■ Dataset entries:

::::

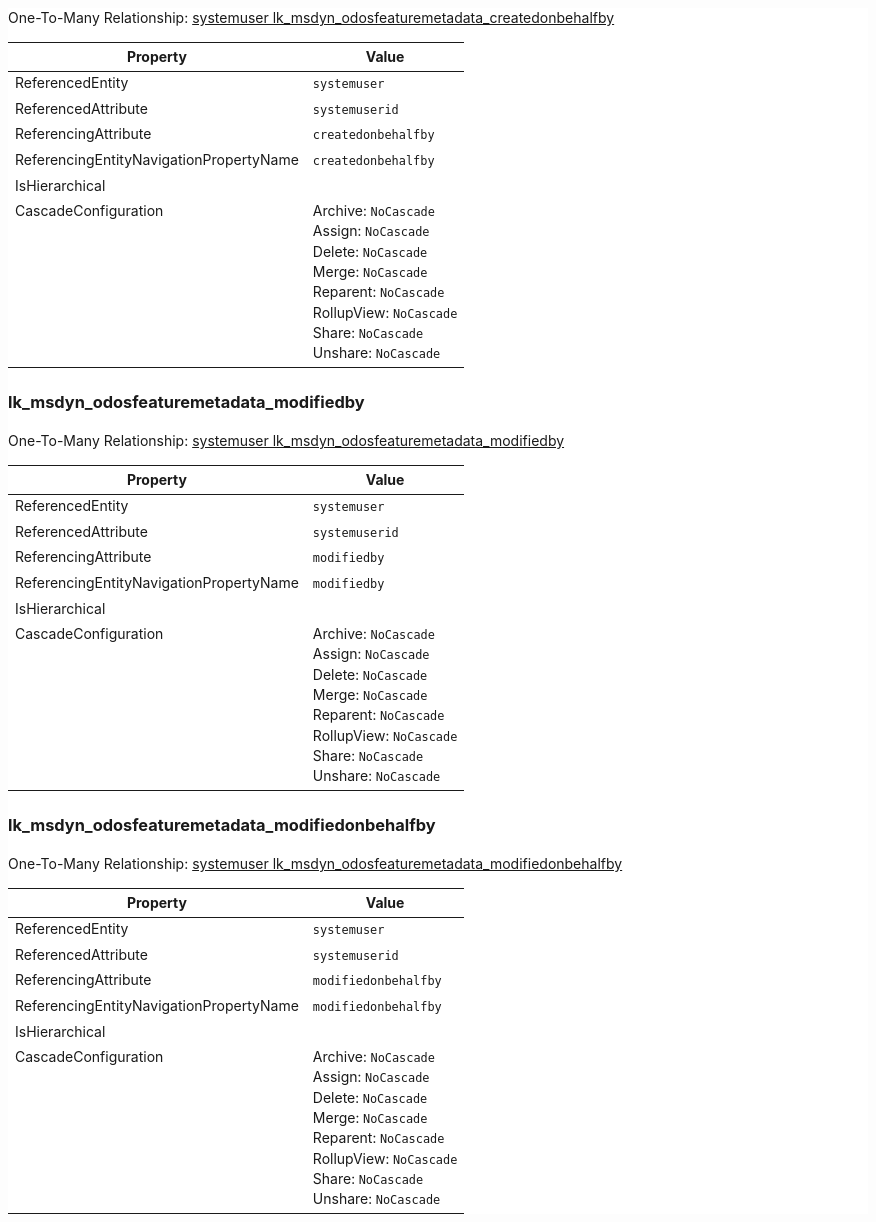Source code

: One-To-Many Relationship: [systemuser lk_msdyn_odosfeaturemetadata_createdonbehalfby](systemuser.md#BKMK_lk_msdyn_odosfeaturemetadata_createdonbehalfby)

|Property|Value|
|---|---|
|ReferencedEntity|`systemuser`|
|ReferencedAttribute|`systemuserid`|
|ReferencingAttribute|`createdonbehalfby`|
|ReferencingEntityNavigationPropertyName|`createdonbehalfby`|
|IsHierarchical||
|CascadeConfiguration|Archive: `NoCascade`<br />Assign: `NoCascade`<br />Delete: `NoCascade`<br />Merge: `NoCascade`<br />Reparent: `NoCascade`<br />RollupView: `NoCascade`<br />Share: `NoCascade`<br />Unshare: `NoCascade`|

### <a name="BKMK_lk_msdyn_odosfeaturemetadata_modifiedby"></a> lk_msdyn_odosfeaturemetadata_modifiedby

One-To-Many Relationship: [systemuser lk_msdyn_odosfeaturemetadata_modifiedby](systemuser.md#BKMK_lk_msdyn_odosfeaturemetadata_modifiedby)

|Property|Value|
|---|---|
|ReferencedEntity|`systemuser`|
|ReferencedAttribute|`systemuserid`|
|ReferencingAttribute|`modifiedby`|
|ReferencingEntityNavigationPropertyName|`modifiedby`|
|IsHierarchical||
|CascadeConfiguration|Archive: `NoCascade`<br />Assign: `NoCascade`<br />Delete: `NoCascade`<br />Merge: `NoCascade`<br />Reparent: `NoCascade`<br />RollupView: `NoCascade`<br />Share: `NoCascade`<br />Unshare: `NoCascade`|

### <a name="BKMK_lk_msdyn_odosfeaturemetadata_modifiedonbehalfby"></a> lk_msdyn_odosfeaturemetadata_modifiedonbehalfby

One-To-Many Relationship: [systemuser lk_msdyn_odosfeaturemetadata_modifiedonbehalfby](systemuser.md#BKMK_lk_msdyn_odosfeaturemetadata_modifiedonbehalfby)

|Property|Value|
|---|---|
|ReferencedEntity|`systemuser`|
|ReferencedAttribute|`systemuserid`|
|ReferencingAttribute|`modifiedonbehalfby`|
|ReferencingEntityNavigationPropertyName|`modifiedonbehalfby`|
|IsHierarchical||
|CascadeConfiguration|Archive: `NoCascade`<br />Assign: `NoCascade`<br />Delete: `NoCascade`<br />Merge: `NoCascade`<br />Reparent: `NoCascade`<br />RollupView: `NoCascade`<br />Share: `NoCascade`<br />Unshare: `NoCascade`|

::::

■ TO DO: If pictures appear in the data, do not print them; repeat the rest exactly.

■ RESULT FOR THIS TASK:
Source code

: One-To-Many Relationship: [systemuser lk_msdyn_odosfeaturemetadata_createdonbehalfby](systemuser.md#BKMK_lk_msdyn_odosfeaturemetadata_createdonbehalfby)

|Property|Value|
|---|---|
|ReferencedEntity|`systemuser`|
|ReferencedAttribute|`systemuserid`|
|ReferencingAttribute|`createdonbehalfby`|
|ReferencingEntityNavigationPropertyName|`createdonbehalfby`|
|IsHierarchical||
|CascadeConfiguration|Archive: `NoCascade`<br />Assign: `NoCascade`<br />Delete: `NoCascade`<br />Merge: `NoCascade`<br />Reparent: `NoCascade`<br />RollupView: `NoCascade`<br />Share: `NoCascade`<br />Unshare: `NoCascade`|

### <a name="BKMK_lk_msdyn_odosfeaturemetadata_modifiedby"></a> lk_msdyn_odosfeaturemetadata_modifiedby

One-To-Many Relationship: [systemuser lk_msdyn_odosfeaturemetadata_modifiedby](systemuser.md#BKMK_lk_msdyn_odosfeaturemetadata_modifiedby)

|Property|Value|
|---|---|
|ReferencedEntity|`systemuser`|
|ReferencedAttribute|`systemuserid`|
|ReferencingAttribute|`modifiedby`|
|ReferencingEntityNavigationPropertyName|`modifiedby`|
|IsHierarchical||
|CascadeConfiguration|Archive: `NoCascade`<br />Assign: `NoCascade`<br />Delete: `NoCascade`<br />Merge: `NoCascade`<br />Reparent: `NoCascade`<br />RollupView: `NoCascade`<br />Share: `NoCascade`<br />Unshare: `NoCascade`|

### <a name="BKMK_lk_msdyn_odosfeaturemetadata_modifiedonbehalfby"></a> lk_msdyn_odosfeaturemetadata_modifiedonbehalfby

One-To-Many Relationship: [systemuser lk_msdyn_odosfeaturemetadata_modifiedonbehalfby](systemuser.md#BKMK_lk_msdyn_odosfeaturemetadata_modifiedonbehalfby)

|Property|Value|
|---|---|
|ReferencedEntity|`systemuser`|
|ReferencedAttribute|`systemuserid`|
|ReferencingAttribute|`modifiedonbehalfby`|
|ReferencingEntityNavigationPropertyName|`modifiedonbehalfby`|
|IsHierarchical||
|CascadeConfiguration|Archive: `NoCascade`<br />Assign: `NoCascade`<br />Delete: `NoCascade`<br />Merge: `NoCascade`<br />Reparent: `NoCascade`<br />RollupView: `NoCascade`<br />Share: `NoCascade`<br />Unshare: `NoCascade`|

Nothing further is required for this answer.